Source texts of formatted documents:
• • • • •

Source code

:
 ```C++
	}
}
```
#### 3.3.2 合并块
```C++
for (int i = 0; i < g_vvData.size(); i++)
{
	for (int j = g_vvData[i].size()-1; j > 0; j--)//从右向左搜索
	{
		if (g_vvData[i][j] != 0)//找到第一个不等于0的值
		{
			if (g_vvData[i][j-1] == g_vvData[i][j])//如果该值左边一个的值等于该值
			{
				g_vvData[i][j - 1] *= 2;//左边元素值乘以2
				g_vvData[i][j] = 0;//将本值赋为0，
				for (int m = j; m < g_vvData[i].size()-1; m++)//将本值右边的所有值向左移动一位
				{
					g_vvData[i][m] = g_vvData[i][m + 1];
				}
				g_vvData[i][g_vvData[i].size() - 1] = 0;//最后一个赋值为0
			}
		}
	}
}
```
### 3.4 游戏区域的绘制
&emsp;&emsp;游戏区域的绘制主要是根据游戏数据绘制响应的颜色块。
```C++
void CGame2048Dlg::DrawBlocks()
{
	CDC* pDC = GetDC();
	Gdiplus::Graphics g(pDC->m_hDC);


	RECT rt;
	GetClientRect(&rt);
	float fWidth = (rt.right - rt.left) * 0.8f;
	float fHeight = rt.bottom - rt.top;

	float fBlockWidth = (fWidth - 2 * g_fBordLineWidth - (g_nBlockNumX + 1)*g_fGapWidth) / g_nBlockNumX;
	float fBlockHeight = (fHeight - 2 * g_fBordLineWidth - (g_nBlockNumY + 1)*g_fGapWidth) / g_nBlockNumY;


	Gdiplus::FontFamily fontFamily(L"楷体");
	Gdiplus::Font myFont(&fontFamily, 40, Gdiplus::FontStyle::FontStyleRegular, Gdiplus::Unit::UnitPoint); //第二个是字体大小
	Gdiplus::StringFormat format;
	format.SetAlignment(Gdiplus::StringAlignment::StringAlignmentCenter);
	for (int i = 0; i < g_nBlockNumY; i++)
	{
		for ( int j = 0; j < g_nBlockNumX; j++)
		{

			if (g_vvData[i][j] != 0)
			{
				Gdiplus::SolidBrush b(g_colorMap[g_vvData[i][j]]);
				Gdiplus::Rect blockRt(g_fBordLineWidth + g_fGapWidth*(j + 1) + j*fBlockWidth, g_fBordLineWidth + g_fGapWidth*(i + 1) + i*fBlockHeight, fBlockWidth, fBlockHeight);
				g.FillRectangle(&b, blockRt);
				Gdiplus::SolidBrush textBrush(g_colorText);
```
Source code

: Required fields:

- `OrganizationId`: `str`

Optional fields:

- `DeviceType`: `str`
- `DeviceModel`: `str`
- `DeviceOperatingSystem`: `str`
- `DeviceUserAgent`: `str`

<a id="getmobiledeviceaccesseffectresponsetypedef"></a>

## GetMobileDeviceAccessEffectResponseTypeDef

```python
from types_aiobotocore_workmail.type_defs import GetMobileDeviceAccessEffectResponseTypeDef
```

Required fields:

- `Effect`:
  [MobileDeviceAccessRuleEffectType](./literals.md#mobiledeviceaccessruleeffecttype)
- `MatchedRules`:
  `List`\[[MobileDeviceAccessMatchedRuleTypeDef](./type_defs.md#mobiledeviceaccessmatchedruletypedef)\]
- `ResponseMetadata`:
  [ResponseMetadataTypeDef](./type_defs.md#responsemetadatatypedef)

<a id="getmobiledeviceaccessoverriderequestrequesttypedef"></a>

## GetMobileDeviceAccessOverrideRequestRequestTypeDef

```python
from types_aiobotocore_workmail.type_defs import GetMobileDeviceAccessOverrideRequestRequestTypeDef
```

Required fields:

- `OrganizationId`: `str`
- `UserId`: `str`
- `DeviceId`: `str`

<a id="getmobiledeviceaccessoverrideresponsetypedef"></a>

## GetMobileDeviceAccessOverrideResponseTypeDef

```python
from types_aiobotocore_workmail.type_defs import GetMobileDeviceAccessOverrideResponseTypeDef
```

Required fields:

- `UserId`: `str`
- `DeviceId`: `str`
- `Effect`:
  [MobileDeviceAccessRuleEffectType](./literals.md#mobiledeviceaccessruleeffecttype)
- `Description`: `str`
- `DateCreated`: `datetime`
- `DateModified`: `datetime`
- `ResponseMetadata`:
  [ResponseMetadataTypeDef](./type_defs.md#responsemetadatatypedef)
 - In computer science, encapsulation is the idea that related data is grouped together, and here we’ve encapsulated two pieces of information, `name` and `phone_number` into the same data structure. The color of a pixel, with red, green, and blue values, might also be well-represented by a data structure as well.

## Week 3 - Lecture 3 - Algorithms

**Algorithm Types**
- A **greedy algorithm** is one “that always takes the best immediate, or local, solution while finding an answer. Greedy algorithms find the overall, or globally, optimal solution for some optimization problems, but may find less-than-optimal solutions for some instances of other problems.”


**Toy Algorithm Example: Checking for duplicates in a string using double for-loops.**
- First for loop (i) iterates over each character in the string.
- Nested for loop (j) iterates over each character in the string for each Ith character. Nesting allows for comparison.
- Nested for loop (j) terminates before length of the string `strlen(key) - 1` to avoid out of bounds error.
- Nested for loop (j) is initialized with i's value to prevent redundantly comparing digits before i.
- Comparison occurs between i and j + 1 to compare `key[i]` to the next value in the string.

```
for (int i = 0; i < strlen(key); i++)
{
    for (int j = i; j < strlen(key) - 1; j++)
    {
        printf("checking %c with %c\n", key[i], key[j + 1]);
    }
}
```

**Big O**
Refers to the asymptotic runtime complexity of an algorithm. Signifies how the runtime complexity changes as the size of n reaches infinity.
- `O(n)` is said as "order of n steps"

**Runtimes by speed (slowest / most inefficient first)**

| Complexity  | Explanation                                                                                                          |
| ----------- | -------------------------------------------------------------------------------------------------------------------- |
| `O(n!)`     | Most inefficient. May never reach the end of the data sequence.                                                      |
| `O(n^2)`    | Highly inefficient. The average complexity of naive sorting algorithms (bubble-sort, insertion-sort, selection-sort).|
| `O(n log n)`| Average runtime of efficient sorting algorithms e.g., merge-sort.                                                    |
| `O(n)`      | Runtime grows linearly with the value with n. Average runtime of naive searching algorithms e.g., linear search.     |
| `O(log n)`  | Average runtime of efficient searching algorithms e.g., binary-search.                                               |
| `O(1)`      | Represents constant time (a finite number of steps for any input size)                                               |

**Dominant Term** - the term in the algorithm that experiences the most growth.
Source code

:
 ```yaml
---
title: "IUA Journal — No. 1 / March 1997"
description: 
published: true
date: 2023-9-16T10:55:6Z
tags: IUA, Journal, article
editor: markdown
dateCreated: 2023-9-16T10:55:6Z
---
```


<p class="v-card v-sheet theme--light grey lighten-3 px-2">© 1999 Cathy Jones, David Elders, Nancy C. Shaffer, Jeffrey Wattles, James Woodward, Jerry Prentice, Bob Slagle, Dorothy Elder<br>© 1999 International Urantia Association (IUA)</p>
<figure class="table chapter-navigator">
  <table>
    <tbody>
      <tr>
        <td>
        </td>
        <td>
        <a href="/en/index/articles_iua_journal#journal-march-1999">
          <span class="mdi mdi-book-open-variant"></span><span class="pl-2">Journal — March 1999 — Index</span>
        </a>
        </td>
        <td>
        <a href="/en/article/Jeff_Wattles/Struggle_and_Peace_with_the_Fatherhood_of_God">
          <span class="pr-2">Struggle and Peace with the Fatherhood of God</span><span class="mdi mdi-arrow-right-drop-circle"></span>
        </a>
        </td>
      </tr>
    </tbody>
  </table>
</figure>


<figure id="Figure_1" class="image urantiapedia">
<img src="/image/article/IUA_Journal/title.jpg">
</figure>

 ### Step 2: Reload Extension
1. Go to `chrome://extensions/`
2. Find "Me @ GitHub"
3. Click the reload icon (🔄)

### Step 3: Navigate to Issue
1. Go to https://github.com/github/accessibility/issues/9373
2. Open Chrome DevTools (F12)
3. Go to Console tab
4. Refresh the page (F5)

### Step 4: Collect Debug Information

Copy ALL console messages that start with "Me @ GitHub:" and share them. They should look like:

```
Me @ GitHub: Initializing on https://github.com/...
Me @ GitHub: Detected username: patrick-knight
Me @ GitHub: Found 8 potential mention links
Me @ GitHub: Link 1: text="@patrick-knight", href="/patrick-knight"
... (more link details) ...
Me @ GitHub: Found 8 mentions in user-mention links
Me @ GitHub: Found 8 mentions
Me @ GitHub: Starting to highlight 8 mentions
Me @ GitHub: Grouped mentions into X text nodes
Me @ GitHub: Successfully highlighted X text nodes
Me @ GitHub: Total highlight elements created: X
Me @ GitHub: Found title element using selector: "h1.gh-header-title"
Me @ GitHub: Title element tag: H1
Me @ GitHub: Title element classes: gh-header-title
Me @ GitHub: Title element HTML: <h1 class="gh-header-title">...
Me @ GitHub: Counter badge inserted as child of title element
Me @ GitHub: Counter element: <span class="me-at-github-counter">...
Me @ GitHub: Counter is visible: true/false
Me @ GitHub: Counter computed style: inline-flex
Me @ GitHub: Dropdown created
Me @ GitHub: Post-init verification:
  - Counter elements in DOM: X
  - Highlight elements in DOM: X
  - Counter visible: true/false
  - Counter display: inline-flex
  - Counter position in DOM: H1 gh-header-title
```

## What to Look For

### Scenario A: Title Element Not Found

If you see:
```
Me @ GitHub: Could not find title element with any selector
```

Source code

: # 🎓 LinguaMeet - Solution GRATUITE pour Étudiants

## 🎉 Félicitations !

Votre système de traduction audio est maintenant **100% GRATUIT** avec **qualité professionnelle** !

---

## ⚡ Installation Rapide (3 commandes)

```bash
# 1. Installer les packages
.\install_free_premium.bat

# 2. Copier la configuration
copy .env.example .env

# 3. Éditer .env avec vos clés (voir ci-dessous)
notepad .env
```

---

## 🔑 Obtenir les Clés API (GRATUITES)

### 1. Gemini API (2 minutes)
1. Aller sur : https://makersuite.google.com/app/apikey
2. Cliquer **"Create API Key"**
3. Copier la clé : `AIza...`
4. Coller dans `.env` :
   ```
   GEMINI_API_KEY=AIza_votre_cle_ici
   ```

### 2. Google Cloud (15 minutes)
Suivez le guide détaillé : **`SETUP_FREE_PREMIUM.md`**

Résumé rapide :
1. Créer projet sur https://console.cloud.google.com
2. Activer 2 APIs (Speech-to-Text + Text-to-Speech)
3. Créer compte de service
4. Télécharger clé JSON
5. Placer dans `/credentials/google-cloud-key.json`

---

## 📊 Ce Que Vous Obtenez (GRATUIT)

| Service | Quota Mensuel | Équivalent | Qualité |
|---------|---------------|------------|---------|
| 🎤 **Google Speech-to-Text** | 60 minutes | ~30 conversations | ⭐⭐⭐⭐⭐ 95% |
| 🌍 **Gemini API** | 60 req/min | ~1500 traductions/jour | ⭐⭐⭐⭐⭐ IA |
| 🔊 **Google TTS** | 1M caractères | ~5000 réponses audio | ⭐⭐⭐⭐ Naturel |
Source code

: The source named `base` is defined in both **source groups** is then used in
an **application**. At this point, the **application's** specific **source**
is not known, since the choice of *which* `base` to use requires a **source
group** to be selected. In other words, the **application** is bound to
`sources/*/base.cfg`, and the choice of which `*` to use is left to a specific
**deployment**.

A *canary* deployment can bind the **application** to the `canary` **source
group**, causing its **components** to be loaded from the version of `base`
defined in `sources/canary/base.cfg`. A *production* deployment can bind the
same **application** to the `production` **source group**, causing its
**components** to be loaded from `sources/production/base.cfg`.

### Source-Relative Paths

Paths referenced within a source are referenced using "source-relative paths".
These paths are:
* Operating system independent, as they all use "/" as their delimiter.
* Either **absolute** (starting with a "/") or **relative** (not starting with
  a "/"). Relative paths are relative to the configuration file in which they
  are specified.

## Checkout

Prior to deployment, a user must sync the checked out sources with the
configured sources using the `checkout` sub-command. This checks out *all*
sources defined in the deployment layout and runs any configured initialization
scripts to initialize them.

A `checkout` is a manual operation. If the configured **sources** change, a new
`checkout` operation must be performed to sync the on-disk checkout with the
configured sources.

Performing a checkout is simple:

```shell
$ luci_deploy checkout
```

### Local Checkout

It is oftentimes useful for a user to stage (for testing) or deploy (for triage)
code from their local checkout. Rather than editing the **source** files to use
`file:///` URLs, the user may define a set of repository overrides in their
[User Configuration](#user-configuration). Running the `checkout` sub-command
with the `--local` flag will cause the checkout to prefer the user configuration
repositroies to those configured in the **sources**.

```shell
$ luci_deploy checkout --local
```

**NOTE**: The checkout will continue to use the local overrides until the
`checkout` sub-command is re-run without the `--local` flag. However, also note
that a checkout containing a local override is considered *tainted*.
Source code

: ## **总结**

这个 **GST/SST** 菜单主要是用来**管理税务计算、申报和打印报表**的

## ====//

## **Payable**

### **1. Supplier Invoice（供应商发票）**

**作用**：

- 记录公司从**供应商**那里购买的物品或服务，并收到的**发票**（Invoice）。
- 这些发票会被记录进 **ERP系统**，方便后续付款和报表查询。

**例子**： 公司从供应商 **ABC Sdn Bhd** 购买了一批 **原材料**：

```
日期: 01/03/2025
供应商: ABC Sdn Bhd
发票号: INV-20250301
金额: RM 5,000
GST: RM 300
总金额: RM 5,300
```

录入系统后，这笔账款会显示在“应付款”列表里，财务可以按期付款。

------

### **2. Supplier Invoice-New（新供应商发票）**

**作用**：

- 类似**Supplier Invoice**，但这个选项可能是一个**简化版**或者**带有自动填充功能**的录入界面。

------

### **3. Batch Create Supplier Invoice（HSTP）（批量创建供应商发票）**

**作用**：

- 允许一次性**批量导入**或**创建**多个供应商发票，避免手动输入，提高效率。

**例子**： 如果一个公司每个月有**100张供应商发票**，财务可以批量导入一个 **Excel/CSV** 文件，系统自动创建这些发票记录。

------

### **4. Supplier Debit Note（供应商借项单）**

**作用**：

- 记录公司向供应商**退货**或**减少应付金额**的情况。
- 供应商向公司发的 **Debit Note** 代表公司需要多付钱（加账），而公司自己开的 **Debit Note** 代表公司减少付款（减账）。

• • • • •

:: ABOUT THIS TASK ::
Could you set down, word for word, only the lines above from the line with "### 2. Google Cloud (15 minutes)" to the line with "### Source-Relative Paths", including both?

:: EXPECTED ANSWER ::
### 2. Google Cloud (15 minutes)
Suivez le guide détaillé : **`SETUP_FREE_PREMIUM.md`**

Résumé rapide :
1. Créer projet sur https://console.cloud.google.com
2. Activer 2 APIs (Speech-to-Text + Text-to-Speech)
3. Créer compte de service
4. Télécharger clé JSON
5. Placer dans `/credentials/google-cloud-key.json`

---

## 📊 Ce Que Vous Obtenez (GRATUIT)

| Service | Quota Mensuel | Équivalent | Qualité |
|---------|---------------|------------|---------|
| 🎤 **Google Speech-to-Text** | 60 minutes | ~30 conversations | ⭐⭐⭐⭐⭐ 95% |
| 🌍 **Gemini API** | 60 req/min | ~1500 traductions/jour | ⭐⭐⭐⭐⭐ IA |
| 🔊 **Google TTS** | 1M caractères | ~5000 réponses audio | ⭐⭐⭐⭐ Naturel |
Source code

: The source named `base` is defined in both **source groups** is then used in
an **application**. At this point, the **application's** specific **source**
is not known, since the choice of *which* `base` to use requires a **source
group** to be selected. In other words, the **application** is bound to
`sources/*/base.cfg`, and the choice of which `*` to use is left to a specific
**deployment**.

A *canary* deployment can bind the **application** to the `canary` **source
group**, causing its **components** to be loaded from the version of `base`
defined in `sources/canary/base.cfg`. A *production* deployment can bind the
same **application** to the `production` **source group**, causing its
**components** to be loaded from `sources/production/base.cfg`.

### Source-Relative Paths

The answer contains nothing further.